In this article
Deutsche Bank shares slid Friday while the cost of insuring against its default spiked, as the German lender was engulfed by market panic about the stability of the European banking sector.
However, many analysts were left scratching their heads as to why the bank, which has posted 10 consecutive quarters of profit and boasts strong capital and solvency positions, had become the next target of a market seemingly in «seek and destroy» mode.
The emergency rescue of Credit Suisse by UBS, in the wake of the collapse of U.S.-based Silicon Valley Bank, has triggered contagion concern among investors, which was deepened by further monetary policy tightening from the U.S. Federal Reserve on Wednesday.

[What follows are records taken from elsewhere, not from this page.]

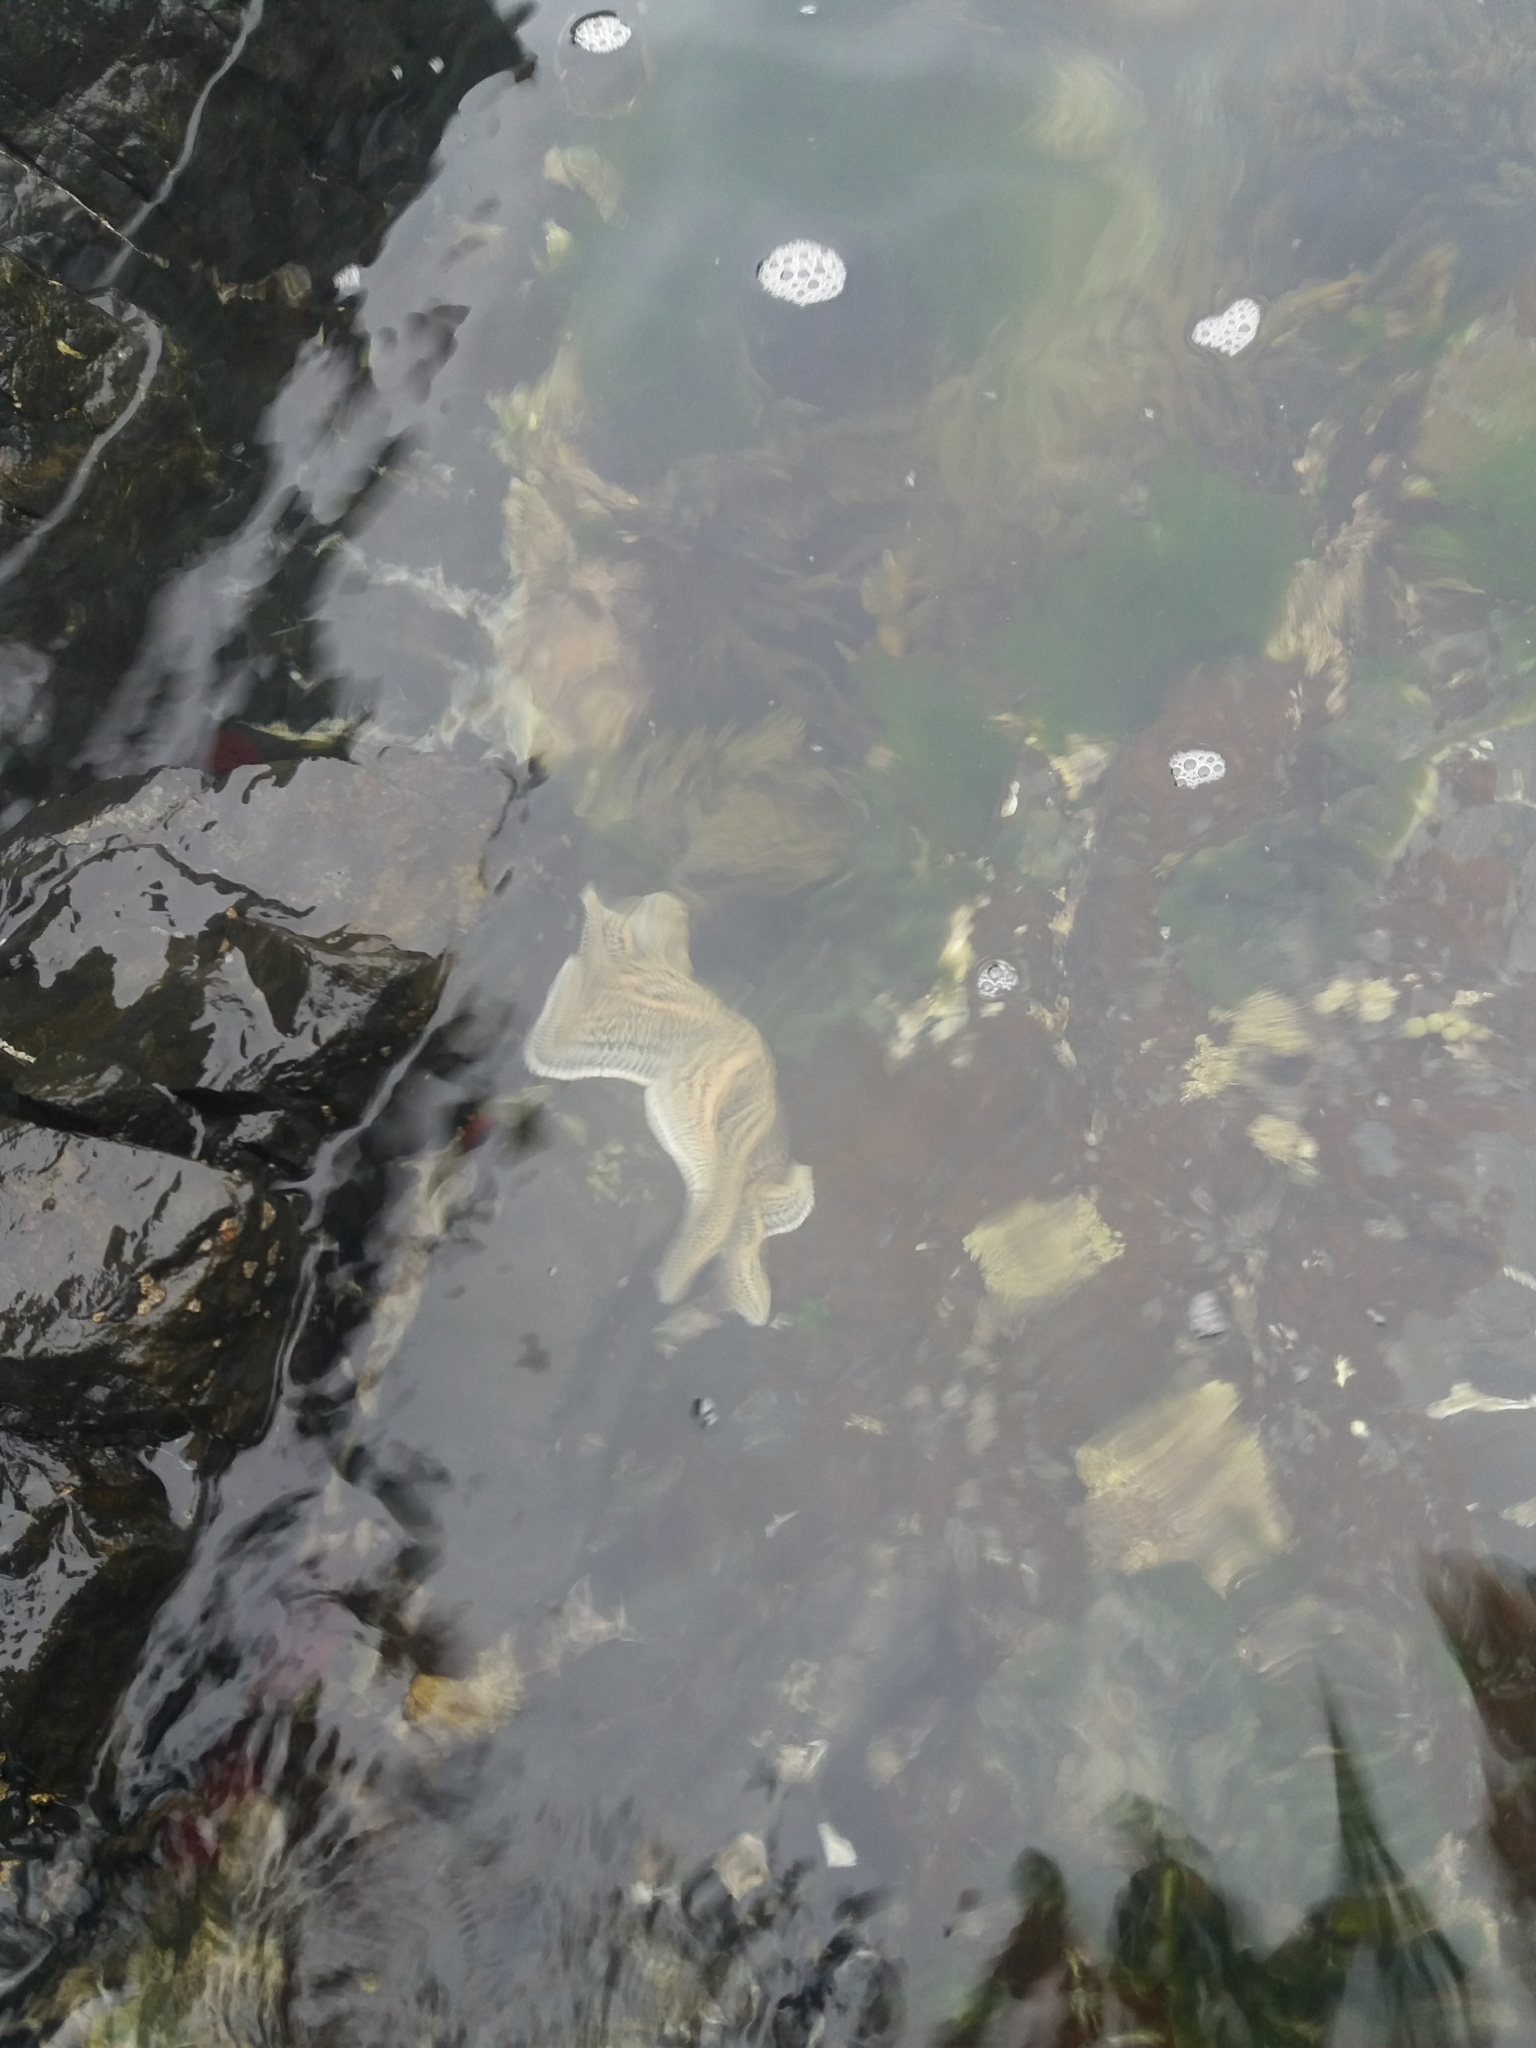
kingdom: Animalia
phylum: Echinodermata
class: Asteroidea
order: Forcipulatida
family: Stichasteridae
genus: Stichaster
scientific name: Stichaster australis
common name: Reef starfish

Central banks and regulators had hoped that the Credit Suisse rescue deal, brokered by Swiss authorities, would help calm investor jitters about the stability of Europe's banks.
But the fall of the 167-year-old Swiss institution, and the upending of creditor hierarchy rules to wipe out 16 billion Swiss francs ($17.4 billion) of Credit Suisse's additional tier-one (AT1) bonds, left the market unconvinced that the deal would be sufficient to contain the stresses in the sector.
Deutsche Bank underwent a multibillion euro restructure in recent years aimed at reducing costs and improving profitability. The lender recorded annual net income of 5 billion euros ($5.4 billion) in 2022, up 159% from the previous year.
Its CET1 ratio — a measure of bank solvency — came in at 13.4% at the end of 2022, while its liquidity coverage ratio was 142% and its net stable funding ratio stood at 119%. These figures would not indicate that there is any cause for concern about the bank's solvency or liquidity position.